Problem — Could you filter the records below and keep only the lines with the word "plush"?

-------

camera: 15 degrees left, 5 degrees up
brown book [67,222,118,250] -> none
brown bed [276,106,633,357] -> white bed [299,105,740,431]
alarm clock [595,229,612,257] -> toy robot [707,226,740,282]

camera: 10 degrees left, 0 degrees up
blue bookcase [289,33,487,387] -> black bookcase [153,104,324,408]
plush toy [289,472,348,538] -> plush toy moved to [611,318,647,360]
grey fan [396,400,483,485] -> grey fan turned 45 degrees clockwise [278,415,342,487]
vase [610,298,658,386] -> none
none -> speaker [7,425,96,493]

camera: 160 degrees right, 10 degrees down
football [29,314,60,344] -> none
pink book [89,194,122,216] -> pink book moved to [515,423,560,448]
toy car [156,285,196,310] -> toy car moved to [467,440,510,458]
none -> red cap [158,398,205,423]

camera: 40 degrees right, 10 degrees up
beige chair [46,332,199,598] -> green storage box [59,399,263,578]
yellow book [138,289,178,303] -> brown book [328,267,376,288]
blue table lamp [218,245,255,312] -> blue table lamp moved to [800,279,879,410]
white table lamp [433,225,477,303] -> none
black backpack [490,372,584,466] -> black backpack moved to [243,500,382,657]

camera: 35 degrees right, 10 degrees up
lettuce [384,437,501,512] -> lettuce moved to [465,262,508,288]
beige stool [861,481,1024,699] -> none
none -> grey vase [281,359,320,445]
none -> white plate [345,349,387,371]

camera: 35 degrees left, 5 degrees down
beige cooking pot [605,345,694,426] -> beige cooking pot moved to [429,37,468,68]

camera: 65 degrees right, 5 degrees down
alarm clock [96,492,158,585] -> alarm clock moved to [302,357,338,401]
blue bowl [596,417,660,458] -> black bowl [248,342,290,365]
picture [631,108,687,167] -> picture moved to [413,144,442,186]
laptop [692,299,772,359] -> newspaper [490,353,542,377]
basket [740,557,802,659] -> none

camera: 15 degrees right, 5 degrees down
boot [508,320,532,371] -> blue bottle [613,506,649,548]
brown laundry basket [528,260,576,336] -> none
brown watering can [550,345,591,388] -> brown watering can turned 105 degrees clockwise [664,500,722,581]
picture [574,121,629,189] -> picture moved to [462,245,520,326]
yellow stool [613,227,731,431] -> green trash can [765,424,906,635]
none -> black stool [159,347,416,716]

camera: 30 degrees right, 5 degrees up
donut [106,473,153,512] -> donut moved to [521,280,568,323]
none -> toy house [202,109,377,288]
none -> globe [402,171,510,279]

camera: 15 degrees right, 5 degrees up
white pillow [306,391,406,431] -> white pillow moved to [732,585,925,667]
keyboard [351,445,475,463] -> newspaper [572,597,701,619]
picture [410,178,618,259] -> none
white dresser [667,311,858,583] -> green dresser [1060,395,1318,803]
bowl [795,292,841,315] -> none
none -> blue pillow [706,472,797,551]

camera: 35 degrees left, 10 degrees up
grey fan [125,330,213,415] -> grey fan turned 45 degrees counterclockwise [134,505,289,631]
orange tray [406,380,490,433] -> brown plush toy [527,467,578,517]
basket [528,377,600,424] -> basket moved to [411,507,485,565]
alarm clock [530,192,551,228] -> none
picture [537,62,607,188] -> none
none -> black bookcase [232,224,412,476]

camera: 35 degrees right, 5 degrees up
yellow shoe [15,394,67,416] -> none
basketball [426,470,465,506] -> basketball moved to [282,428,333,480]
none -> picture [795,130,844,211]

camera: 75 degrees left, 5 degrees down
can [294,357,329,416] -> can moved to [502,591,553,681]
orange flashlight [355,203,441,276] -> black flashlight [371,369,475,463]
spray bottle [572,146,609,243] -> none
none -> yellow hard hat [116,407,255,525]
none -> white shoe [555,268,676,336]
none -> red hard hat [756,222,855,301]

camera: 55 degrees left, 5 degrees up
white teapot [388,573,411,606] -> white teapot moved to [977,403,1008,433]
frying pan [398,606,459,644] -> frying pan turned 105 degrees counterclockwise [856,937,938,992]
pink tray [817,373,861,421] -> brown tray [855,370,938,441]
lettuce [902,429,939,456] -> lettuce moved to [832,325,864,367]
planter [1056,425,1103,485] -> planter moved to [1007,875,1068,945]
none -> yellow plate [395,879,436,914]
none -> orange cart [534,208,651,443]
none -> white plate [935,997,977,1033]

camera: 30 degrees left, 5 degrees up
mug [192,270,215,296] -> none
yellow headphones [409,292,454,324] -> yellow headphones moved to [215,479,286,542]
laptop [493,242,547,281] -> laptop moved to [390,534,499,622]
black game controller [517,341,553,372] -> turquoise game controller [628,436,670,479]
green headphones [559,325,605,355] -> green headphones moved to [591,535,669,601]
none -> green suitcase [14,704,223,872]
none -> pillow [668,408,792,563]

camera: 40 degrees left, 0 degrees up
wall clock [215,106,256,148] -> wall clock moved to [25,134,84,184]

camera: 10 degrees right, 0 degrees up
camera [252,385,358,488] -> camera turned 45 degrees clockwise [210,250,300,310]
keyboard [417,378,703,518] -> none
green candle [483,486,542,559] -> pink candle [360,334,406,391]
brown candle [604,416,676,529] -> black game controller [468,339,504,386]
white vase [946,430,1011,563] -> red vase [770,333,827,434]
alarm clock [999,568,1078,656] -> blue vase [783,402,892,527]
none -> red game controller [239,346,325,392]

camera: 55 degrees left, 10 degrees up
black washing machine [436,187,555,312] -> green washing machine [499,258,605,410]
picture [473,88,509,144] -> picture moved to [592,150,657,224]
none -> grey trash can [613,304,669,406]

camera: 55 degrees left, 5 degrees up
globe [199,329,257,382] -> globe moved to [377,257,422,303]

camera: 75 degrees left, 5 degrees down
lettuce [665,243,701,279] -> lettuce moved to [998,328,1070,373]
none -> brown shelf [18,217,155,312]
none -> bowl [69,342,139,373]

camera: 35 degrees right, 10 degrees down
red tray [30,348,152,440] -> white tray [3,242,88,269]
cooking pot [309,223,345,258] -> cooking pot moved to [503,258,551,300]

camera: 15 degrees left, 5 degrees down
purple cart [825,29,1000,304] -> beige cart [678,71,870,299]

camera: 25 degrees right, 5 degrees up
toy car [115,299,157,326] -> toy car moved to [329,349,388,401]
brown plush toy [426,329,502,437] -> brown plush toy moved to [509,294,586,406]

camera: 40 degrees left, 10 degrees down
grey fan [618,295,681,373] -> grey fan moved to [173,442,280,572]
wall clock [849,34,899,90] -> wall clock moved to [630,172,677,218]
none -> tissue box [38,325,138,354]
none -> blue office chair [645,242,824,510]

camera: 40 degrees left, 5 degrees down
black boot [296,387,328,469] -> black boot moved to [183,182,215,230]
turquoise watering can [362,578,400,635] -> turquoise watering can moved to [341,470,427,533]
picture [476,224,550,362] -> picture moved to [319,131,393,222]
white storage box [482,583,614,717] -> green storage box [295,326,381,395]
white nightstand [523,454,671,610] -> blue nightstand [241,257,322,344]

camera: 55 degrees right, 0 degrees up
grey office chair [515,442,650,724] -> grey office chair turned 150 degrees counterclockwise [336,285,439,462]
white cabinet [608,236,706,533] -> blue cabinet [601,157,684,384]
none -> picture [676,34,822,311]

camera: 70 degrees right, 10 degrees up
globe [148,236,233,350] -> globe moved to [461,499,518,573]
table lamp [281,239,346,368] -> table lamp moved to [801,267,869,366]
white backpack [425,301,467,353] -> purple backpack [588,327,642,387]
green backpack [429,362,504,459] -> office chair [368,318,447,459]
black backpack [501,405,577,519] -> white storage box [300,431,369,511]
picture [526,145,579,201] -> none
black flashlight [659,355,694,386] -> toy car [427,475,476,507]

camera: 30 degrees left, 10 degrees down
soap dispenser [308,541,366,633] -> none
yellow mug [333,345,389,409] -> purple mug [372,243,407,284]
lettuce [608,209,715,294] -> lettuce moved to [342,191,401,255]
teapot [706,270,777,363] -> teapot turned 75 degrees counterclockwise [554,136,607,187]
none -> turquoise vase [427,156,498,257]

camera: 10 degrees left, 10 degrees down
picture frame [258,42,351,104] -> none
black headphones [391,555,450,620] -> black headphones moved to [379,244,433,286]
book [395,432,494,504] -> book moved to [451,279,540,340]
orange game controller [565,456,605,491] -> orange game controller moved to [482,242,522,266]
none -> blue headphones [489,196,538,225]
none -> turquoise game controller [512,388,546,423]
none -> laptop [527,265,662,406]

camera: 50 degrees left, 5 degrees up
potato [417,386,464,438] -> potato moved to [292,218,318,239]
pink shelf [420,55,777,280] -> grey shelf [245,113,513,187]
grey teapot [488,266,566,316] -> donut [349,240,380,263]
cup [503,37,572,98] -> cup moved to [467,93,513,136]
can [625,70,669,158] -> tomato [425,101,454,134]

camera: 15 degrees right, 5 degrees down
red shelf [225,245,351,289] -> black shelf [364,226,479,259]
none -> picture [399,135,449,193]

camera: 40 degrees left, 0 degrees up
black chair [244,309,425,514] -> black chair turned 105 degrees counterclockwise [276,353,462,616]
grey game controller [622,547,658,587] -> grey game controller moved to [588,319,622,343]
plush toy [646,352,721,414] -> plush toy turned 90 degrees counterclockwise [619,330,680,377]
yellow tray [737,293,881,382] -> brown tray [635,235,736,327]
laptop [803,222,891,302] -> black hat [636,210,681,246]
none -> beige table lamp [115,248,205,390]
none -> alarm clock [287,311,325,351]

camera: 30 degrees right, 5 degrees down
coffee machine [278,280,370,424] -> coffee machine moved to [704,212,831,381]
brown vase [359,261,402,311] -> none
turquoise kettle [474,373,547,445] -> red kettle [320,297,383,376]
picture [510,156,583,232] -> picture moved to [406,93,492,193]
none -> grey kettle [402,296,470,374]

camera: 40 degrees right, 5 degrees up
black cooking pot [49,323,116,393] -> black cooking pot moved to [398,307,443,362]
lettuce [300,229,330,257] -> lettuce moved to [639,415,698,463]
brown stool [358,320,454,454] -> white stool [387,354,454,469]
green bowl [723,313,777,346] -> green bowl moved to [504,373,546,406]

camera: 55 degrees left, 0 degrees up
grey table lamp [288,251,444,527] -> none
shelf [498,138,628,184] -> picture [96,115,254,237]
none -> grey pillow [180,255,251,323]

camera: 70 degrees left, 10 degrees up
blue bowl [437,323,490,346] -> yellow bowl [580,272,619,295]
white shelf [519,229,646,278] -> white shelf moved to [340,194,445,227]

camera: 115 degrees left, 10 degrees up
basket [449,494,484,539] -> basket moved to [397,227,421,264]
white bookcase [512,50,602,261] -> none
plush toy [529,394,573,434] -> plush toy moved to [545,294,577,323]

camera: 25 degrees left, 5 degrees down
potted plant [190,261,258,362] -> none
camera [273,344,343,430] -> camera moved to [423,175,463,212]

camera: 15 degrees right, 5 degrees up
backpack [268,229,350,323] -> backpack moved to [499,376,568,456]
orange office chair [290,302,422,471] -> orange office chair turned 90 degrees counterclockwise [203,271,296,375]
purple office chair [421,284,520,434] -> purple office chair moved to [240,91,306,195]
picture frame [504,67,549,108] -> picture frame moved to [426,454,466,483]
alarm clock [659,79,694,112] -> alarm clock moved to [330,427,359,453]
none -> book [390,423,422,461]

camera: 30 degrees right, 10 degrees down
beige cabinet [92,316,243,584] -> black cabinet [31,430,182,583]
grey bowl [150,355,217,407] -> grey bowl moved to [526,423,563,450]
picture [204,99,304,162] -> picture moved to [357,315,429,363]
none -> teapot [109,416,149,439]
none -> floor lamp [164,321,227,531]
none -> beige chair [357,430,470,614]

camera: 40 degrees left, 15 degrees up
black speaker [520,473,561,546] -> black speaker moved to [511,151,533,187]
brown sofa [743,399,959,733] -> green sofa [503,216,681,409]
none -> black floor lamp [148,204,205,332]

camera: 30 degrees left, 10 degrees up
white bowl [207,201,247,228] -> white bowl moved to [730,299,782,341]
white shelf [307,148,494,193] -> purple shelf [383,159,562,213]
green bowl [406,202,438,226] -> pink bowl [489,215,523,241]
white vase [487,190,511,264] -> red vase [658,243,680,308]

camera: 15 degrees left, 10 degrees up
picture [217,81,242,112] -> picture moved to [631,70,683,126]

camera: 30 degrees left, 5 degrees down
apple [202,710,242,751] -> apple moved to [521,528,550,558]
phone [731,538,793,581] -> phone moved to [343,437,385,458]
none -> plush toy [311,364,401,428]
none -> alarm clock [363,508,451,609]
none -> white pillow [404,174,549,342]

-------

Solution to this problem —
plush toy [289,472,348,538] -> plush toy moved to [611,318,647,360]
orange tray [406,380,490,433] -> brown plush toy [527,467,578,517]
brown plush toy [426,329,502,437] -> brown plush toy moved to [509,294,586,406]
plush toy [646,352,721,414] -> plush toy turned 90 degrees counterclockwise [619,330,680,377]
plush toy [529,394,573,434] -> plush toy moved to [545,294,577,323]
none -> plush toy [311,364,401,428]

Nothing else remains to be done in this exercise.